PALOS VERDES PENINSULA: SURVIVORS OF THE WORLD'S RICHEST COLLECTIONS OF PLEISTOCENE MARINE INVERTEBRATE FOSSILS


JACOBS, Stephen E., 2871 Sanford Lane, Carlsbad, CA 92008-6553, sejacobs@aabol.com

The Palos Verdes Peninsula, Los Angeles County, California has provided some of the richest collections of Pleistocene marine invertebrate fossils in the entire world. Most of the classic exposures are now gone or greatly reduced in outcrop area due to residential and commercial development. Exposures of Pleistocene sediments have been abundantly described in the geologic literature during the past ~150 years, but only a few exposures are still accessible. The important surviving exposures are at John S. Gibson Boulevard, 2nd Street, Timms Point and Knoll Drive in San Pedro, and the Richard R. Ball Sand Pit and Chandler Quarry in Rolling Hills Estates. The Chandler Quarry, which will soon be covered by encroaching residential development, now contains perhaps the most spectacular exposure of the San Pedro Sand and Palos Verdes Sand. The Palos Verdes Sand in the Chandler Quarry is unusual, because it has the thickest known section (~30 feet) in the Palos Verdes Peninsula with several recognizable sub-units well exposed.

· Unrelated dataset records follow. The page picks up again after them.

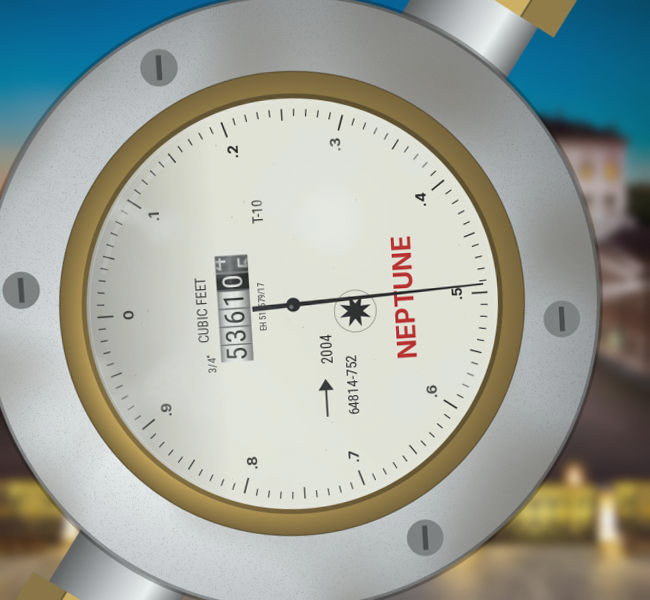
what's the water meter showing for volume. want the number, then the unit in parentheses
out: 536104.49 (ft³)
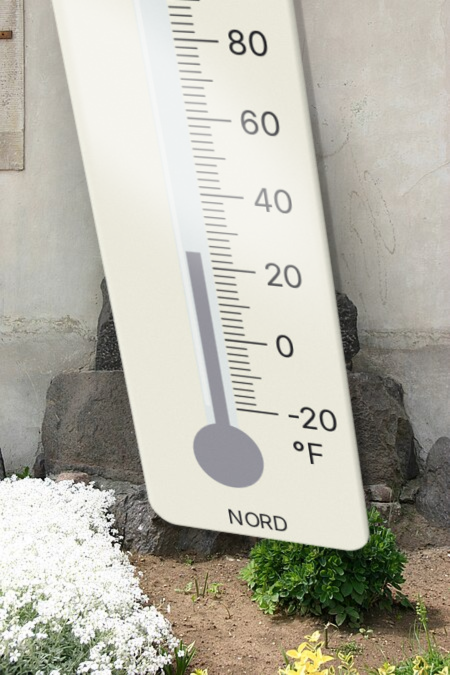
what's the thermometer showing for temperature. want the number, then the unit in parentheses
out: 24 (°F)
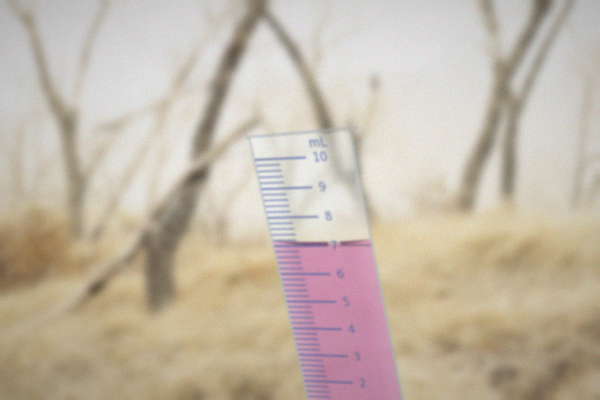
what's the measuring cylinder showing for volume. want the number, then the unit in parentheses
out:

The Pleistocene deposits that mainly occur along the northern flank of the Palos Verdes Hills and in San Pedro consists of middle Pleistocene Lomita Marl, Timms Point Silt and San Pedro Sand unconformably overlain by upper Pleistocene Palos Verdes Sand. The Lomita Marl contains a fossil assemblage dominated by abundant mollusks and foraminifers indicating outer sub-littoral, moderately deep cool water in the lower beds and warm shallower inner sub-littoral water in the upper beds. The Timms Point Silt contains an assemblage of abundant mollusks and common foraminifers indicating deposition at depths greater than 92 meters in cool water. The Sand Pedro Sand contains a scattered assemblage of common mollusks indicating deposition at a depth of 92 meters near base, to about 18-27 meters at top in a mostly deltaic environment. The overlying Palos Verdes Sand contains very abundant mollusks indicating deposition in warm water at depths ranging from 0 to 27 meters, which is inner sub-littoral. Of the approximately 13 terraces that step up the Palos Verdes Hills, only the youngest and lowermost three or four terraces have provided the prolific fossil finds.

Recent photographs of some of the remaining exposures and some of the fossil content will highlight this talk.